I have a dataframe which has reviews and polarity as below. I have just taken 2 samples here but similar to that I have more than 1000 reviews and polarity
Reviews Polarity
This movie is good Positive
This is bad negative
I have a function written named find_features on which I need to pass all the reviews from this dataframe, do some manipulations and obtain them as a list in featuresets. I am trying to use the below technique to loop through the review columns of df and similarly for those column I should get the value of polarity assigned in featuresets
featuresets = [(find_features(df.reviews), df.polarity) for (df.reviews, df.polarity) in df]
Find_features function:
def find_features(document):
words = word_tokenize(document)
features = {}
for w in word_features:
features[w] = (w in words)
return features
By calling this function, all the words in my reviews column will be split as a result of tokenize function in find_feature and will be assigned a polarity (positive or negative).

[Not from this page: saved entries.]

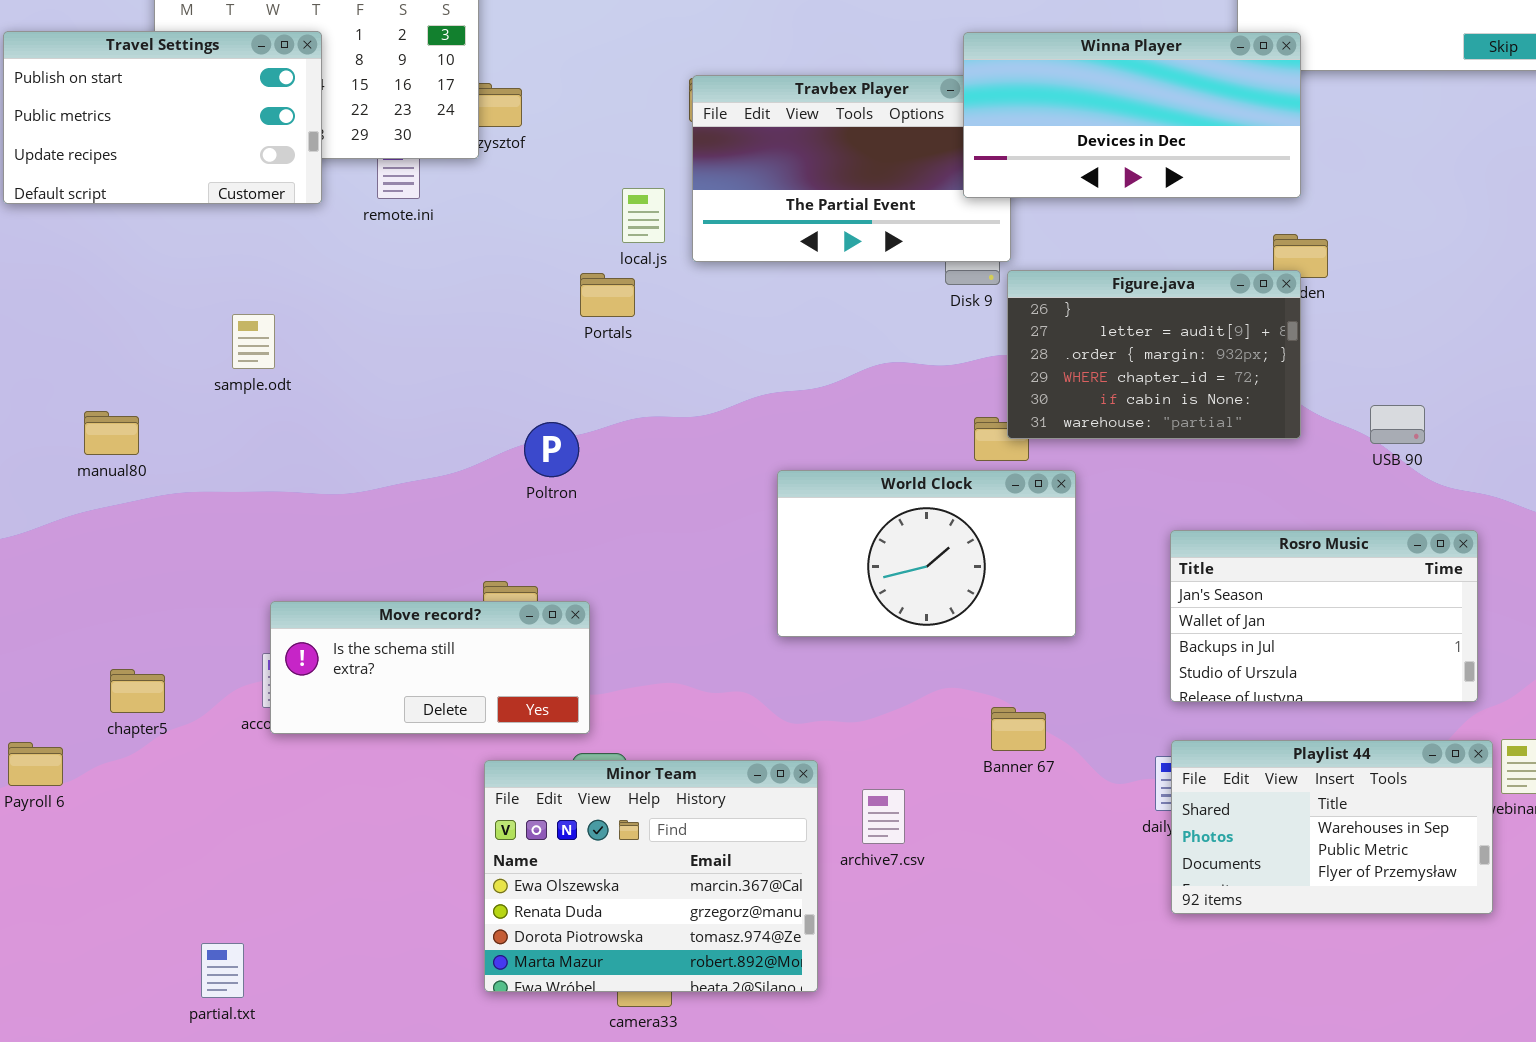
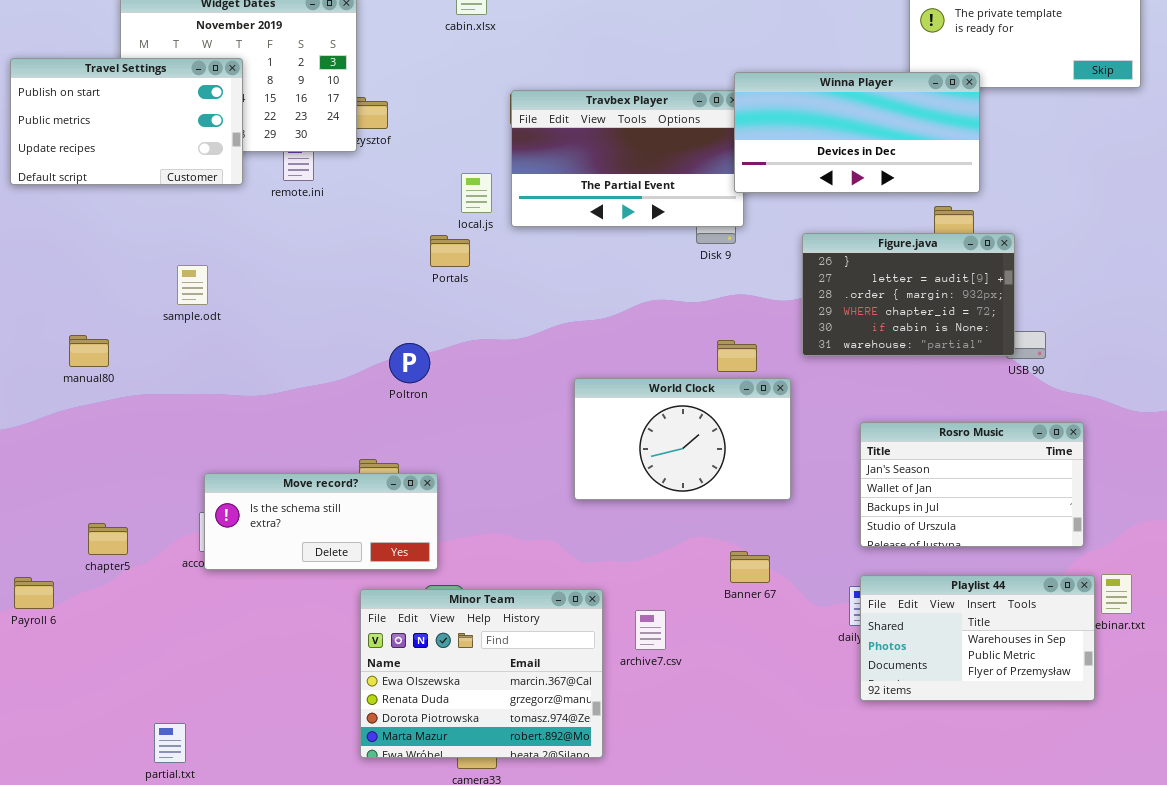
Winna Player: [963,32,1301,198] -> [734,72,980,193], moved
Figure.java: [1007,270,1301,439] -> [802,233,1015,356], moved

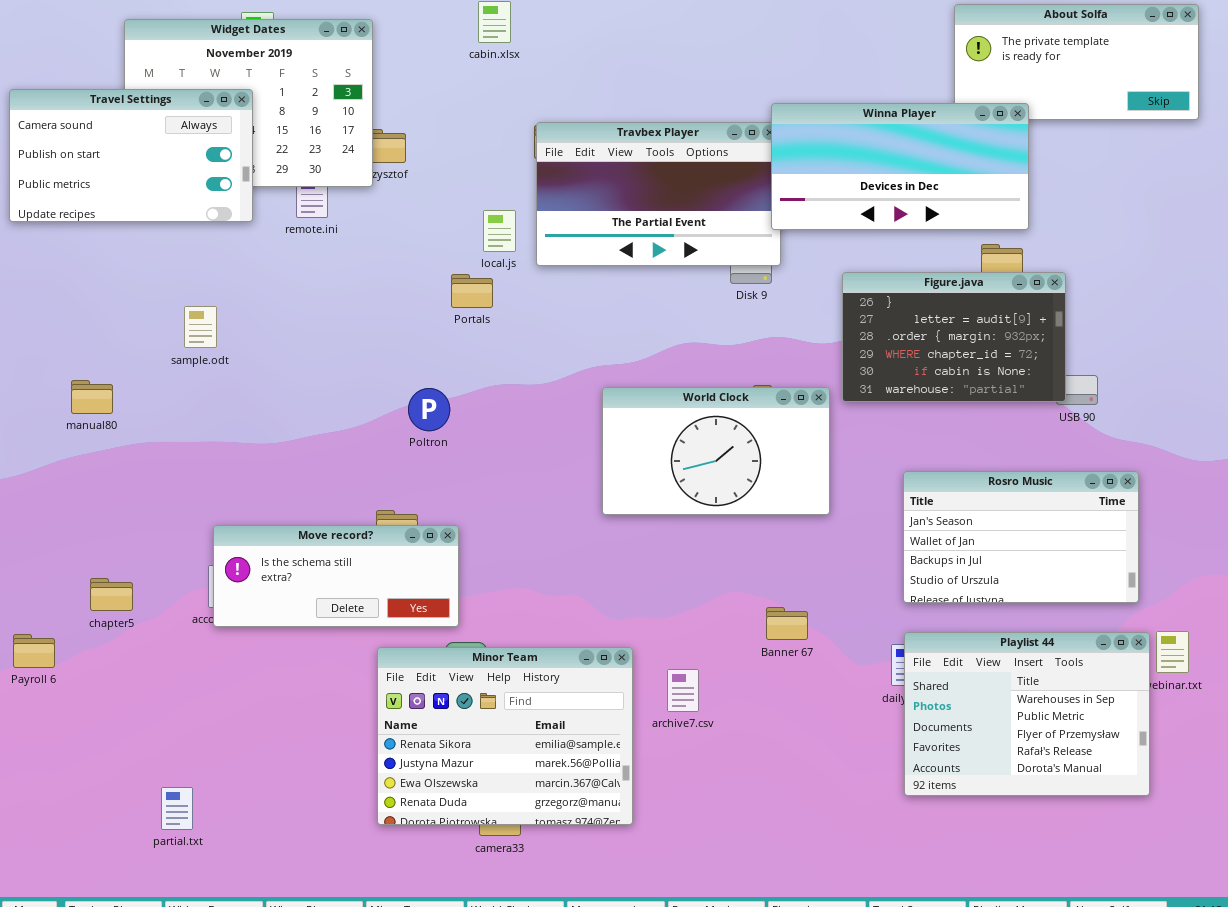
Travel Settings: [10,58,243,185] -> [9,89,253,222], scrolled up 1 row
World Clock: [574,378,791,500] -> [602,387,830,515], moved
Playlist 44: [860,575,1095,701] -> [904,632,1150,796], resized
Minor Team: [360,589,603,758] -> [377,647,633,825], scrolled up 2 rows

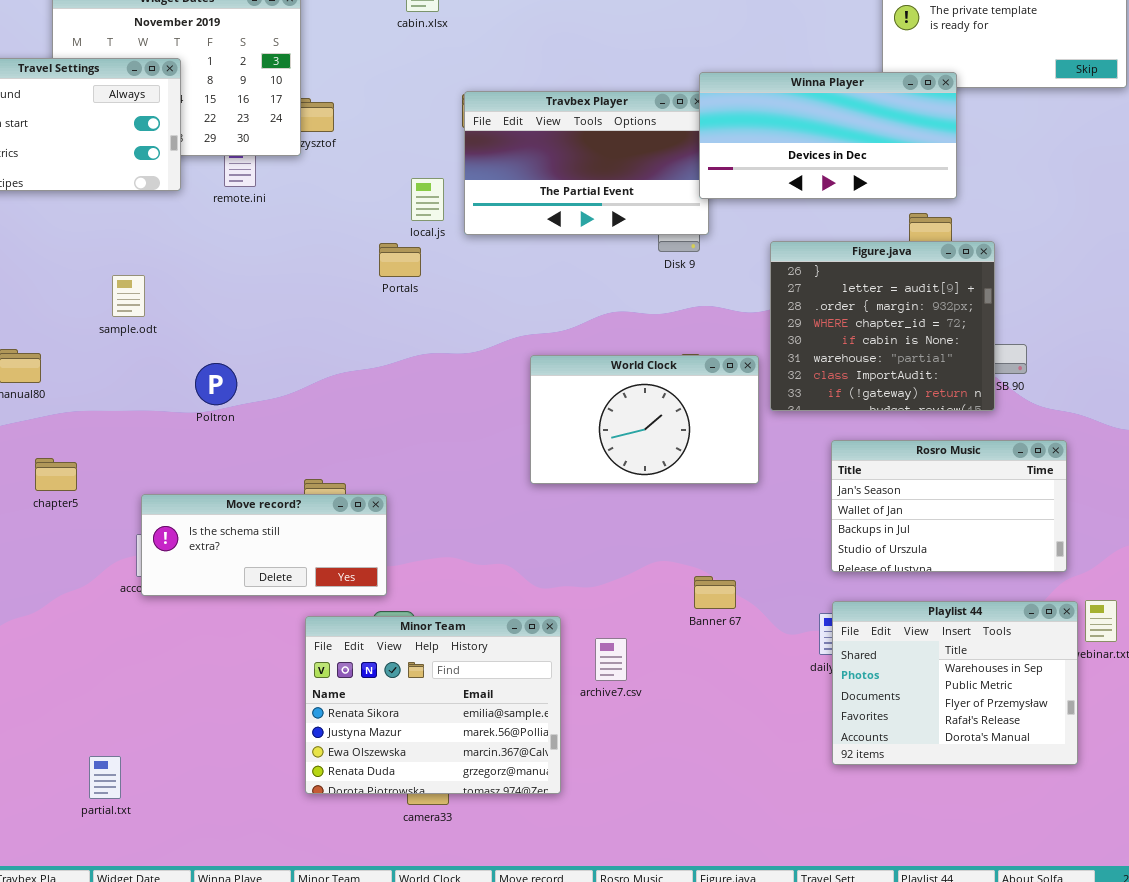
Figure.java: [842,272,1066,402] -> [770,241,995,411], resized
Poltron: [408,388,450,431] -> [195,363,237,405], moved
chapter5: [90,578,133,611] -> [35,458,77,491], moved

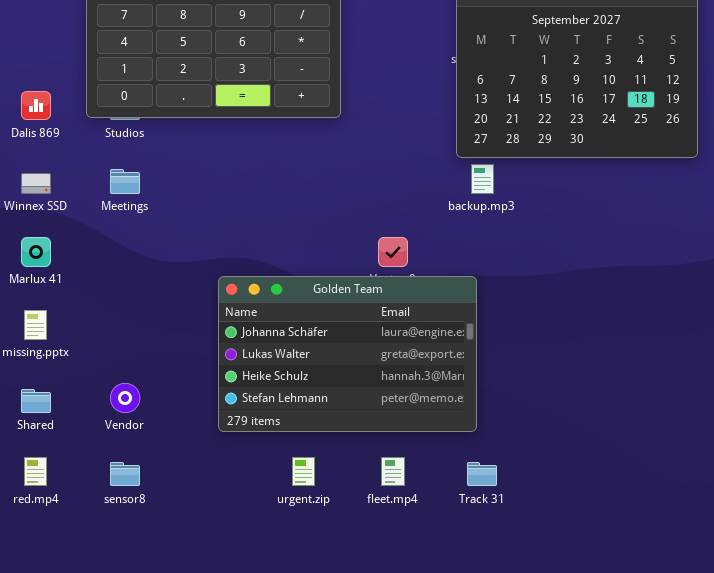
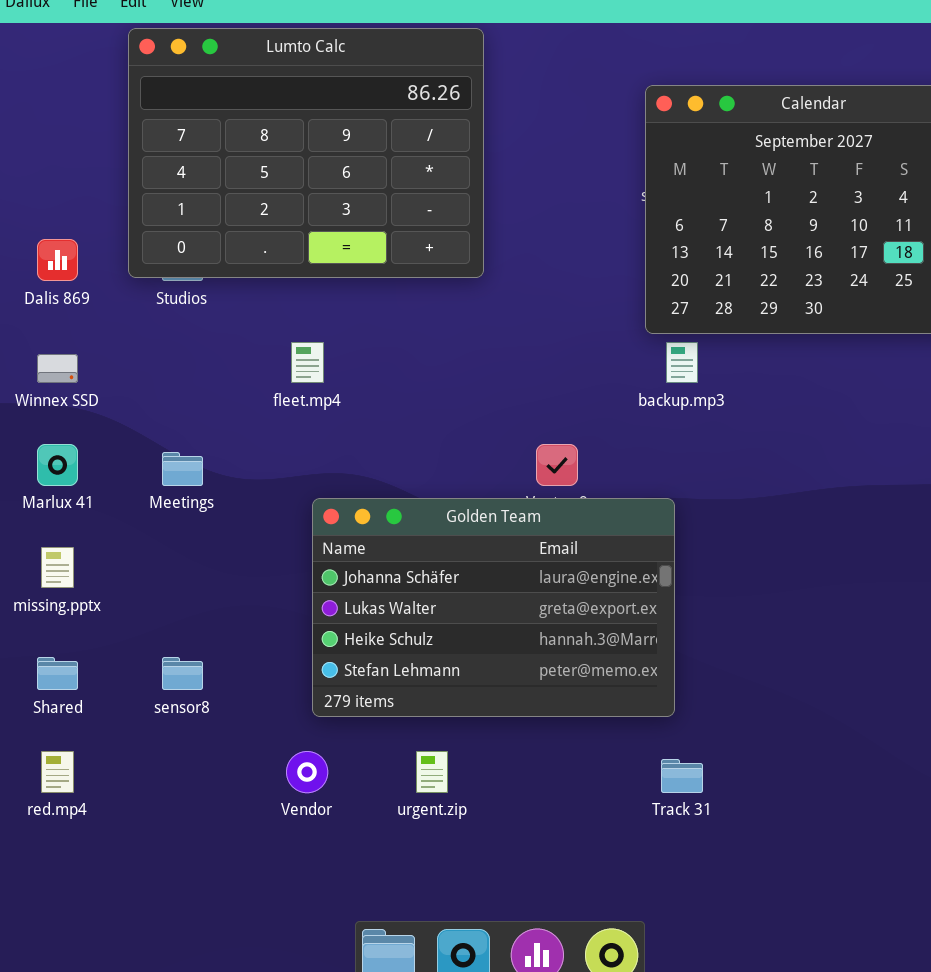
Meetings: [110,169,140,194] -> [162,452,203,486], moved
Vendor: [110,383,140,413] -> [286,751,328,793], moved
fleet.mp4: [381,457,405,486] -> [291,342,324,383], moved
sensor8: [110,462,140,486] -> [162,657,203,690], moved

I have certain list of words generated which I compared with most frequent words and word_feature has top most frequently used words.
all_words = nltk.FreqDist(all_words)
word_features = list(all_words.keys())
good - positive
bad - negative
while writing featuresets function, I am getting the below error:
ValueError: too many values to unpack (expected 2)
I know the above logic works for any kind of list or dictionary, but I wanted to use similar kind of logic for Dataframe. Could you please help me on this?